▶ Supplied data
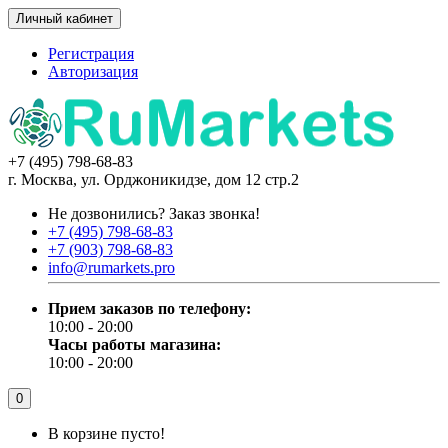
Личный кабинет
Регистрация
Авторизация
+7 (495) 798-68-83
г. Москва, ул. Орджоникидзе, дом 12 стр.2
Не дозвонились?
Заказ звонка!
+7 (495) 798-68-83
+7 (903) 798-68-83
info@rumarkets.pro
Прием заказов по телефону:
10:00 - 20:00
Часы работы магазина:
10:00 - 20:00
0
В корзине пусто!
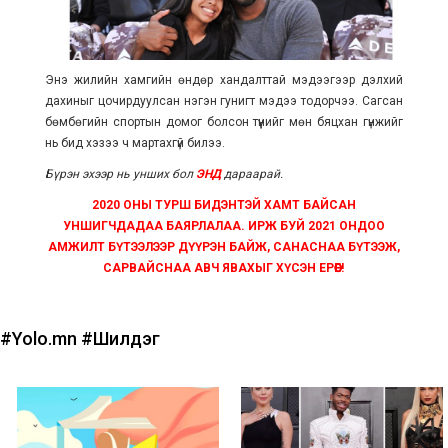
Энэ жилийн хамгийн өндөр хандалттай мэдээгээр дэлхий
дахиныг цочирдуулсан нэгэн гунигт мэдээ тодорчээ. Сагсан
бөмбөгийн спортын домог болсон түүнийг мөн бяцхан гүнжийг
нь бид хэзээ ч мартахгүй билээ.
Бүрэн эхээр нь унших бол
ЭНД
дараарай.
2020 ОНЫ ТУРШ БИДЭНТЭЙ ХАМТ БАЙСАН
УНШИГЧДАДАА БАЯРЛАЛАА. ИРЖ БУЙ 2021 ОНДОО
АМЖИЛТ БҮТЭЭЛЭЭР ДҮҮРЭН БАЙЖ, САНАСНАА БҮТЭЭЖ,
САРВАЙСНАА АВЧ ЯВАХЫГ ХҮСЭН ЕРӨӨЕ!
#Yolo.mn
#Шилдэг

▶ Work instructions
Return the text of every record above line for line and unchanged, leaving the pictures out.

▶ Problem solution
Личный кабинет
Регистрация
Авторизация
+7 (495) 798-68-83
г. Москва, ул. Орджоникидзе, дом 12 стр.2
Не дозвонились?
Заказ звонка!
+7 (495) 798-68-83
+7 (903) 798-68-83
info@rumarkets.pro
Прием заказов по телефону:
10:00 - 20:00
Часы работы магазина:
10:00 - 20:00
0
В корзине пусто!
Энэ жилийн хамгийн өндөр хандалттай мэдээгээр дэлхий
дахиныг цочирдуулсан нэгэн гунигт мэдээ тодорчээ. Сагсан
бөмбөгийн спортын домог болсон түүнийг мөн бяцхан гүнжийг
нь бид хэзээ ч мартахгүй билээ.
Бүрэн эхээр нь унших бол
ЭНД
дараарай.
2020 ОНЫ ТУРШ БИДЭНТЭЙ ХАМТ БАЙСАН
УНШИГЧДАДАА БАЯРЛАЛАА. ИРЖ БУЙ 2021 ОНДОО
АМЖИЛТ БҮТЭЭЛЭЭР ДҮҮРЭН БАЙЖ, САНАСНАА БҮТЭЭЖ,
САРВАЙСНАА АВЧ ЯВАХЫГ ХҮСЭН ЕРӨӨЕ!
#Yolo.mn
#Шилдэг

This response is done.